Die warme Salzwasserlösung, die über die mit den olfaktorischen Nerven zusammenhängenden Nervenendungen fliesst, direkt über dem nasalen Rachenraum, wirkt beruhigend und entspannend auf das Gefühlszentrum des Gehirns und entfernt Schleim und Ablagerungen. Es trägt dazu bei, die Konzentrationsfähigkeit zu verbessern und die Interaktion zwischen dem begründenden und denkenden Teil des Hirns und dem fühlenden Teil zu harmonisieren. Genau diese beruhigende Wirkung beeinflusst auch Kopfschmerz.
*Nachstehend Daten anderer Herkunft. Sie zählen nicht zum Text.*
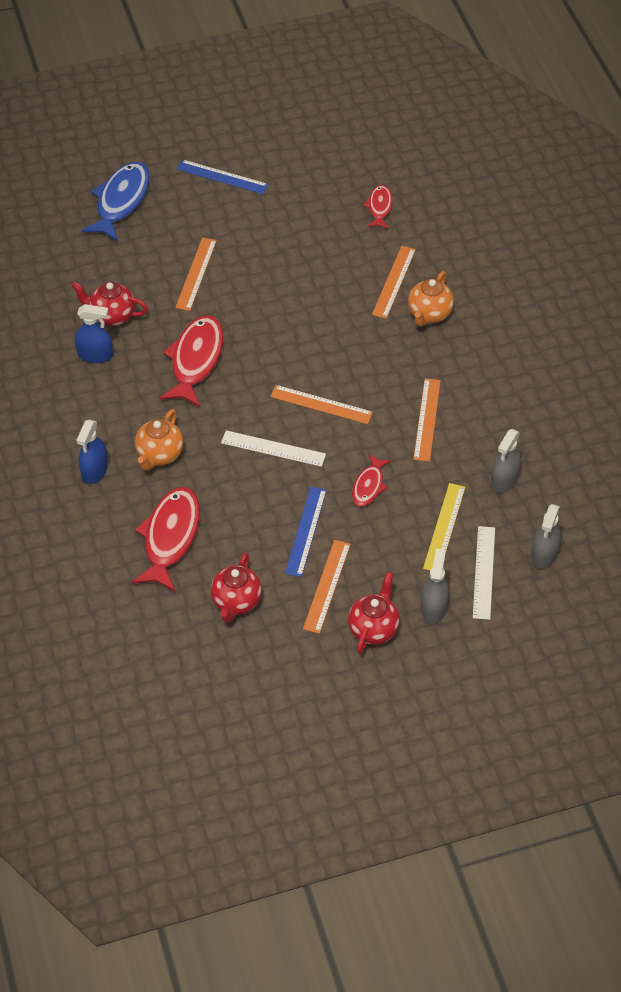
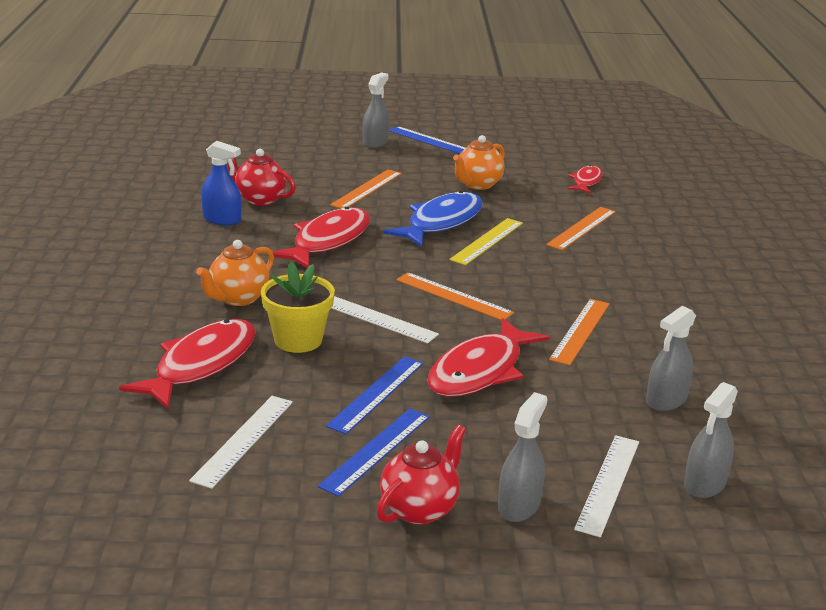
camera: 15 degrees right, 25 degrees down
blue spray bottle [76,420,108,484] -> none
blue fish [81,162,150,242] -> blue fish moved to [383,191,483,247]
red teapot [211,552,262,623] -> white ruler [189,396,293,489]
orange ruler [303,540,351,634] -> blue ruler [317,408,430,497]
red fish [352,454,391,507] -> red fish [427,318,549,397], size x1.82
orange teapot [408,271,454,327] -> orange teapot moved to [453,135,505,190]
yellow ruler [423,483,465,570] -> yellow ruler moved to [449,218,523,265]
none -> yellow flower pot [261,262,335,353]
none -> grey spray bottle [363,72,389,148]

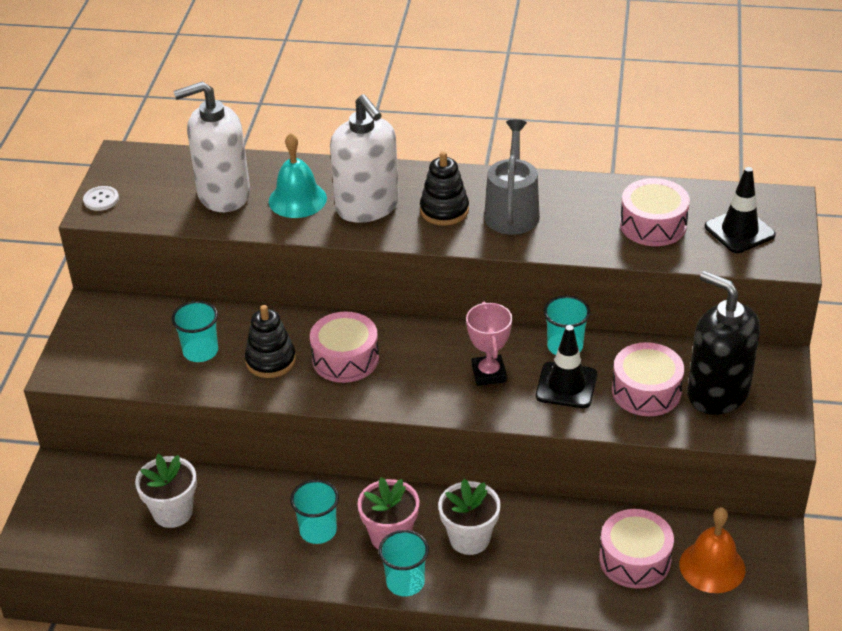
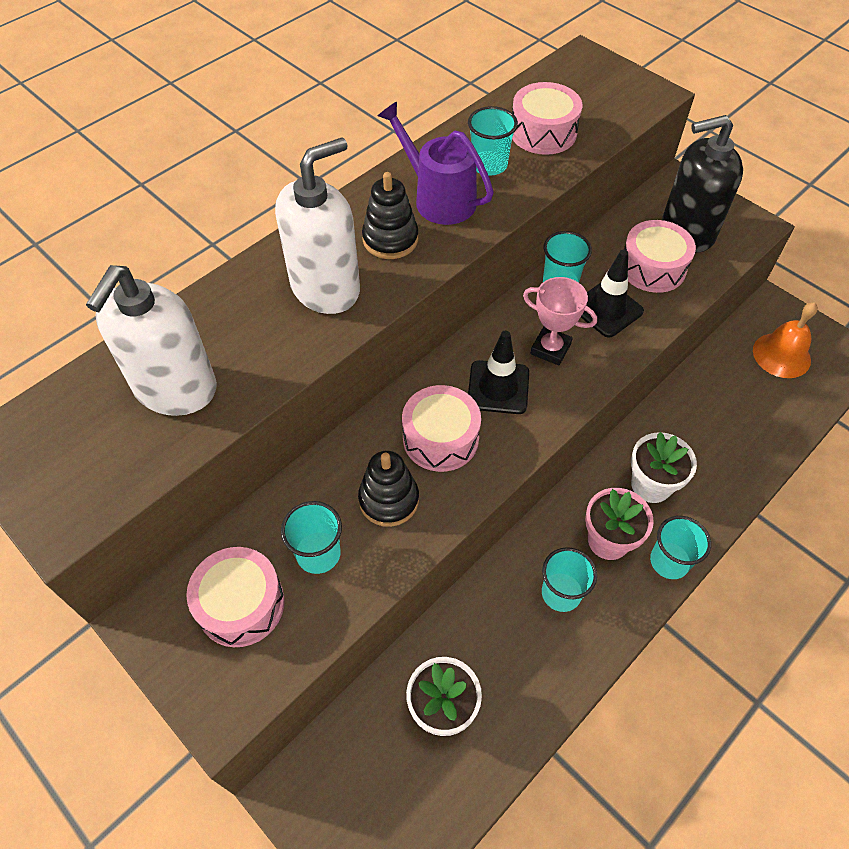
camera: 55 degrees left, 15 degrees up
white button [83,186,119,211] -> none
turquoise bell [269,133,327,218] -> none
white soap dispenser [330,95,399,223] -> white soap dispenser turned 45 degrees counterclockwise [275,137,360,314]
grey watering can [484,120,540,235] -> purple watering can [378,101,494,225]
pink drum [599,509,674,589] -> pink drum moved to [186,547,285,647]
black traffic cone [705,167,776,253] -> black traffic cone moved to [468,331,529,414]
none -> turquoise cup [468,106,518,176]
Dieser direkte Kontakt, der zwischen dem limbischen System und der Medulla Oblongata (dem Teil im Hirnstamm am Ende des Rückenmarks, der für unbewusste Funktionen zuständig ist, wie dem vegetativen Nervensystem, der Steuerung des Blutdrucks, dem Herzrhythmus, der Atmung u.a.), macht Neti zu einem wichtigen Teil der Yoga-Therapie. Durch die Übung werden Nerven stimuliert, welche eine wohltuende Wirkung auf das ganze Gesicht, auf müde Augen, nervöses Augenzwinkern und Gesichtsschmerz haben. Im klassischen Sinne ist Neti eine Vorbereitung für Pranayama; es ist eine dringend notwendige Reinigungsübung, die besonders geeignet ist für Menschen, die in Industriegegenden und stark verschmutzter Umgebung leben. Akkumulierte Giftrückstände werden entfernt, so dass sich diese Gifte nicht erst im System festsetzen.
Merke:
Man kann auch ungesalzenes Wasser einsetzen, damit die energetischen Informationen im Wasser von der Nasenschleimhaut aufgenommen werden können.
Besondere Bedeutung hat die Übung bei der Behandlung von Asthma, Sinusitis, Heuschnupfen und Erkältungen. Bei Erkältung kann man einen Tropfen reines Eukalyptus- oder Pfefferminzöl in das Wasser geben – geradezu wie ein Wunder sind all die unerfreulichen Symptome der Erkältung im Nu aufgelöst, ohne den Ausscheidungsprozess zu unterbrechen, im Gegenteil, er wird erst richtig in Gang gebracht.
Mentalität und Gefühlsschwankungen werden günstig beeinflusst, weil die beiden Nadis oder Nervengänge der vitalen und der pranischen Energie (Ida & Pingala) als Wege des Wassers dienen. Bei Angst und Spannung bis hin zu manischen Zuständen kann das Wasser so warm wie möglich sein; während das Wasser bei Depression und Desinteresse kalt und wenn möglich ohne Salz sein sollte.